Q:History speaks of men who were crucified living in agony for many days before they died. Jesus died in just 3 hours. Was this to save Him from suffering?



A:According to the gospels, Jesus was on the cross for six hours. The sequence in Mark's gospel is as follows: "It was the third hour when they crucified him... At the sixth hour darkness came over the whole land until the ninth hour... With a loud cry, Jesus breathed his last" (Mark 15:25,33,37). Regardless of the precise amount of time that Jesus was on the cross, it is true that some men were on crosses for days on end before they finally died. In fact, when Pilate orders that the legs of the crucified be broken by the attending soldiers, he does so to expedite their deaths so that their bodies may be taken down before the Sabbath. Jesus, however, is found to be already dead (cf. John 19:31-34).

Even with Jesus' relatively quick death being duly noted, he still suffered. The scourging, the road to Golgotha with a crossbeam on his back, the nails driven through his arms, and the slow asphyxiation by which he died would have been unbearable. Indeed, we get our English word "excruciating" from "crucifixion." Such is the suffering of the cross.
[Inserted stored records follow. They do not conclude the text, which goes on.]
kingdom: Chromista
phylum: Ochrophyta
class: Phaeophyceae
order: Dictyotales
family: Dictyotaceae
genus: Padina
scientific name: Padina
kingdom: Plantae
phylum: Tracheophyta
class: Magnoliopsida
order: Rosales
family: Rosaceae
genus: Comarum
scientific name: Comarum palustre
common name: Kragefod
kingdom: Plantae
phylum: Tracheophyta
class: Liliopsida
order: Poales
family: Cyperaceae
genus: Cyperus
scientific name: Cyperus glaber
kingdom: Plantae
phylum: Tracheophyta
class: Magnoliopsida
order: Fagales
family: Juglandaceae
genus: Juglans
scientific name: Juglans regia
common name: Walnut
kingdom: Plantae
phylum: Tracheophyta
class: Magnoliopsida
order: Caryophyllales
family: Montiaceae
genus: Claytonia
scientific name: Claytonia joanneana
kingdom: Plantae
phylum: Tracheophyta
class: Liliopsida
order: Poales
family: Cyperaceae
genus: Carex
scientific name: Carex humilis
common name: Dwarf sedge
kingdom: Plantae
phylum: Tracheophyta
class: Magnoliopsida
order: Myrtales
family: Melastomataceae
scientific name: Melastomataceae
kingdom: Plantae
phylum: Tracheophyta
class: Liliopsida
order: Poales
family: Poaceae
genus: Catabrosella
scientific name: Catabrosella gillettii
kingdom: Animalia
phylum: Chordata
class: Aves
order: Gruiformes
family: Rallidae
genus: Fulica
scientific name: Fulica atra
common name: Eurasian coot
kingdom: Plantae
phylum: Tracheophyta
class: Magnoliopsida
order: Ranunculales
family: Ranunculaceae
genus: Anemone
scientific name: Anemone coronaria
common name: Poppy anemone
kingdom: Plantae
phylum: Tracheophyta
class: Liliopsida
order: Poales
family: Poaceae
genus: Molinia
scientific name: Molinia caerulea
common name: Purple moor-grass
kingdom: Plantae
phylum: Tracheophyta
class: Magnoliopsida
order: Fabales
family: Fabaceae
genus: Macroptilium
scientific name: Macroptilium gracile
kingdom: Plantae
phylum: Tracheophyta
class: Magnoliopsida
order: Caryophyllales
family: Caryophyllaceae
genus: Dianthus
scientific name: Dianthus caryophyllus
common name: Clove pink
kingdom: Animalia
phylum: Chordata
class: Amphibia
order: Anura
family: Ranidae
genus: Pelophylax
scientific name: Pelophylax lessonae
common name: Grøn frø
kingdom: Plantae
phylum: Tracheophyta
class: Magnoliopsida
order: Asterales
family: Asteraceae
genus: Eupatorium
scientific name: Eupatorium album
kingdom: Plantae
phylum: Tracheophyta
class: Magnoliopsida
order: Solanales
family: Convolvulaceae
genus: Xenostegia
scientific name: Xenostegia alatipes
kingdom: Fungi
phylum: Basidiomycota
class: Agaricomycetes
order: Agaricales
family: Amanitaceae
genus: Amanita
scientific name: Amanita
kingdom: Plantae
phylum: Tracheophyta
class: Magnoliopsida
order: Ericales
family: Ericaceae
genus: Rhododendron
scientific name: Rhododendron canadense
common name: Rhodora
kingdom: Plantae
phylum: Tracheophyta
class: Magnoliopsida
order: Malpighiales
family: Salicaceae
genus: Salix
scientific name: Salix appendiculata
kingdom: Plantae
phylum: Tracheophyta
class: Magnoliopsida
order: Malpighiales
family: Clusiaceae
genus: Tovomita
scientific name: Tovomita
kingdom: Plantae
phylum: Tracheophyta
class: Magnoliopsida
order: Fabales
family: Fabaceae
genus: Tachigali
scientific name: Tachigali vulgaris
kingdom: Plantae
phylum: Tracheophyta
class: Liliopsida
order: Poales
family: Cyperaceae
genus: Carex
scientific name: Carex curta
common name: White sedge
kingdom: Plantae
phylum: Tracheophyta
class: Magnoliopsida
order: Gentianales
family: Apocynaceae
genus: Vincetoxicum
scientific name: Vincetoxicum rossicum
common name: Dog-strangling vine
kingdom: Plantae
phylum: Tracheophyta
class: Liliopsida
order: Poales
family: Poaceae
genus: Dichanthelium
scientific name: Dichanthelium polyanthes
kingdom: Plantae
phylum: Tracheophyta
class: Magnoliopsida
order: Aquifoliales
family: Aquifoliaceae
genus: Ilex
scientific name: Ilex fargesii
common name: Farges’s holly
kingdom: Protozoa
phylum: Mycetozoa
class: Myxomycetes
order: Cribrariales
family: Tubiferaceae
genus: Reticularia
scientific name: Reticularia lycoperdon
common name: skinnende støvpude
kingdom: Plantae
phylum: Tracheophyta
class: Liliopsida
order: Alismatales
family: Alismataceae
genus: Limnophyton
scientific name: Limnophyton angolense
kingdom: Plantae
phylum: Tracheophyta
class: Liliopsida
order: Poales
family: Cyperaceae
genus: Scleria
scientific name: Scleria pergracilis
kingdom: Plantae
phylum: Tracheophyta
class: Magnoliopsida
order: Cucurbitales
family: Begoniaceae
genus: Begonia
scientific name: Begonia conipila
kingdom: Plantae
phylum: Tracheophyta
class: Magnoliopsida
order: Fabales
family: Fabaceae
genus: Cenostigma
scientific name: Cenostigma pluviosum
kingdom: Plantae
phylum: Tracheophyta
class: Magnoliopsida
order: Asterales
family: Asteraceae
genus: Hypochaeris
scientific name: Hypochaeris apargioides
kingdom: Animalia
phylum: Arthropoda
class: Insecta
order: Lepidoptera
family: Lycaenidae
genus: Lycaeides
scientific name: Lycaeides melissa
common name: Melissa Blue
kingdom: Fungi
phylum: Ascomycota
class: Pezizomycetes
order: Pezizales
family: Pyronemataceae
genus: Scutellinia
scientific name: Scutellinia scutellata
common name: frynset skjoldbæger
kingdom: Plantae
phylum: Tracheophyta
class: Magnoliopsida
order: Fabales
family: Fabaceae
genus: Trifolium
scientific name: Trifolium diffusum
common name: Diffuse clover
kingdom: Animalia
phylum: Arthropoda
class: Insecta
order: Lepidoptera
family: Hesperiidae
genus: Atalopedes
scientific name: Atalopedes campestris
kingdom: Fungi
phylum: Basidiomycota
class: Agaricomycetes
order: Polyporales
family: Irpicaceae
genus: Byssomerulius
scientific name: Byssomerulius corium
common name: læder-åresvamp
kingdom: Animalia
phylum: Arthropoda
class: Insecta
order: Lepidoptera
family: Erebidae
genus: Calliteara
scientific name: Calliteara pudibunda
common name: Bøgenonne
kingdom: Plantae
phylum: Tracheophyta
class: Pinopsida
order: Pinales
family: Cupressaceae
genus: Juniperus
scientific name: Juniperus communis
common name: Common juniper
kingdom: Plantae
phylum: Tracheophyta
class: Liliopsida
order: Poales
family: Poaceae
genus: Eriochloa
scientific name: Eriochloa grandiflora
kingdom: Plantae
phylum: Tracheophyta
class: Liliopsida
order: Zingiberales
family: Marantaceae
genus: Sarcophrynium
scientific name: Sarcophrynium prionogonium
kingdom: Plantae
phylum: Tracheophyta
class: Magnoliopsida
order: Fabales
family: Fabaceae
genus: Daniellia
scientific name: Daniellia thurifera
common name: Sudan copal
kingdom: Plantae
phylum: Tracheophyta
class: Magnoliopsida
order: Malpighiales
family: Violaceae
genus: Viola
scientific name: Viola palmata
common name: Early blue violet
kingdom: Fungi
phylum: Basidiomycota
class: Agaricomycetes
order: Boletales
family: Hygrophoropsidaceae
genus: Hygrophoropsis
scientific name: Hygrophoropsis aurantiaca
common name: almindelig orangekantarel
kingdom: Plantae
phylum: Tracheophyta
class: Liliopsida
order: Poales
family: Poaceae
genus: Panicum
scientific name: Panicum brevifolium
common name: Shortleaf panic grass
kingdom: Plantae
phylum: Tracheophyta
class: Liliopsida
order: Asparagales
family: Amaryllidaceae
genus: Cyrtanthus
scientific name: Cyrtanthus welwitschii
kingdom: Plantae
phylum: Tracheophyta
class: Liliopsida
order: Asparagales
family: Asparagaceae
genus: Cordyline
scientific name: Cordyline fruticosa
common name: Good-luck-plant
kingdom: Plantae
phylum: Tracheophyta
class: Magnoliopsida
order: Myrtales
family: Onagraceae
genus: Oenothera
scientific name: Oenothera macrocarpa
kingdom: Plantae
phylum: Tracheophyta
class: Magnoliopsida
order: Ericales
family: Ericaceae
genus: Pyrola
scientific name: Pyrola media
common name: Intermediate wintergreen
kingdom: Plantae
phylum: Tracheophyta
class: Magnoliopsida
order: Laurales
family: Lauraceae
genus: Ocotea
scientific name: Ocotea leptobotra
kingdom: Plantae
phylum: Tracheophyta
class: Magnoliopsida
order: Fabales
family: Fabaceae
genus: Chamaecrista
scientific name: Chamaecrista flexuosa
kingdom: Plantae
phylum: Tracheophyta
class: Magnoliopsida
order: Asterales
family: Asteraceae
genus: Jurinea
Seneca, a Roman philosopher who lived at the time of Jesus, describes the horror of crucifixion thusly:
Can anyone be found who would prefer wasting away in pain dying limb by limb, or letting out his life drop by drop, rather than expiring once for all? Can any man by found willing to be fastened to the accursed tree, long sickly, already deformed, swelling with ugly wounds on shoulders and chest, and drawing the breath of life amid long drawn-out agony? He would have many excuses for dying even before mounting the cross (Dialogue 3:2.2).
It is no surprise, then, that 600 years before Jesus, the prophet Isaiah foretells that the Christ will be "a man of sorrows, and familiar with suffering" (Isaiah 53:3). Finally, regardless of how great or how small Jesus' sufferings were, they were clearly sufficient to accomplish the forgiveness of our sins. That is what matters.